PROBLEM TO WORK ON
Reproduce every line of text in the data below exactly, and leave the pictures out of your answer.

◆ ◆ ◆

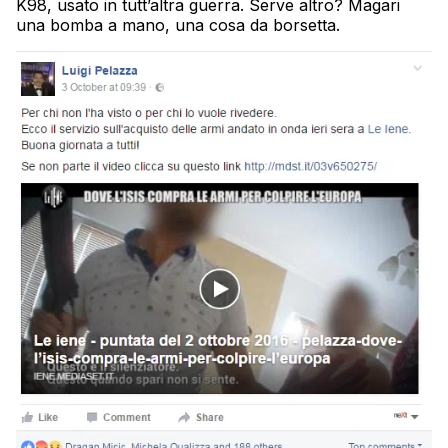
K98, usato in tutt’altra guerra. Serve altro? Magari
una bomba a mano, una cosa da borsetta.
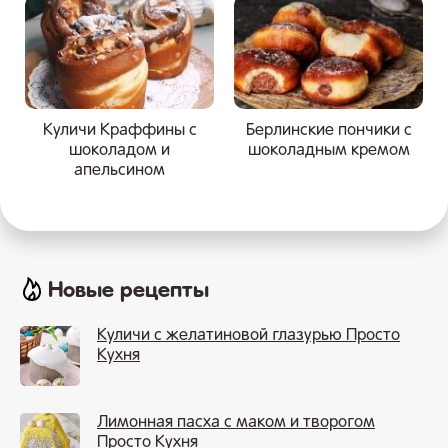
Куличи Краффины с
Берлинские пончики с
шоколадом и
шоколадным кремом
апельсином
Новые рецепты
Куличи с желатиновой глазурью Просто
Кухня
Лимонная пасха с маком и творогом
Просто Кухня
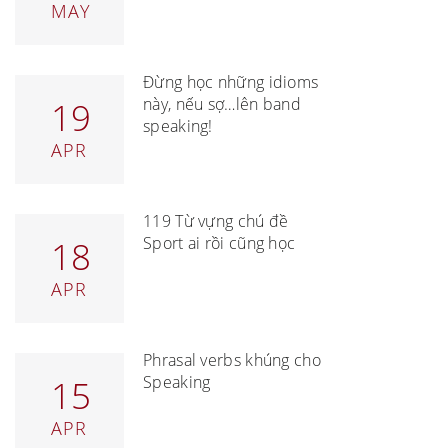
MAY
Đừng học những idioms
này, nếu sợ…lên band
19
speaking!
APR
119 Từ vựng chủ đề
Sport ai rồi cũng học
18
APR
Phrasal verbs khủng cho
Speaking
15
APR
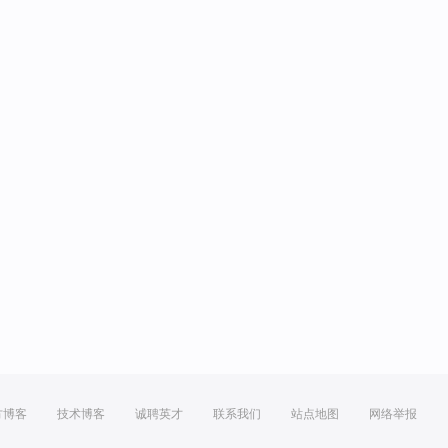
方博客
技术博客
诚聘英才
联系我们
站点地图
网络举报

◆ ◆ ◆

EXERCISE SOLUTION
K98, usato in tutt’altra guerra. Serve altro? Magari
una bomba a mano, una cosa da borsetta.
Куличи Краффины с
Берлинские пончики с
шоколадом и
шоколадным кремом
апельсином
Новые рецепты
Куличи с желатиновой глазурью Просто
Кухня
Лимонная пасха с маком и творогом
Просто Кухня
MAY
Đừng học những idioms
này, nếu sợ…lên band
19
speaking!
APR
119 Từ vựng chủ đề
Sport ai rồi cũng học
18
APR
Phrasal verbs khủng cho
Speaking
15
APR
方博客
技术博客
诚聘英才
联系我们
站点地图
网络举报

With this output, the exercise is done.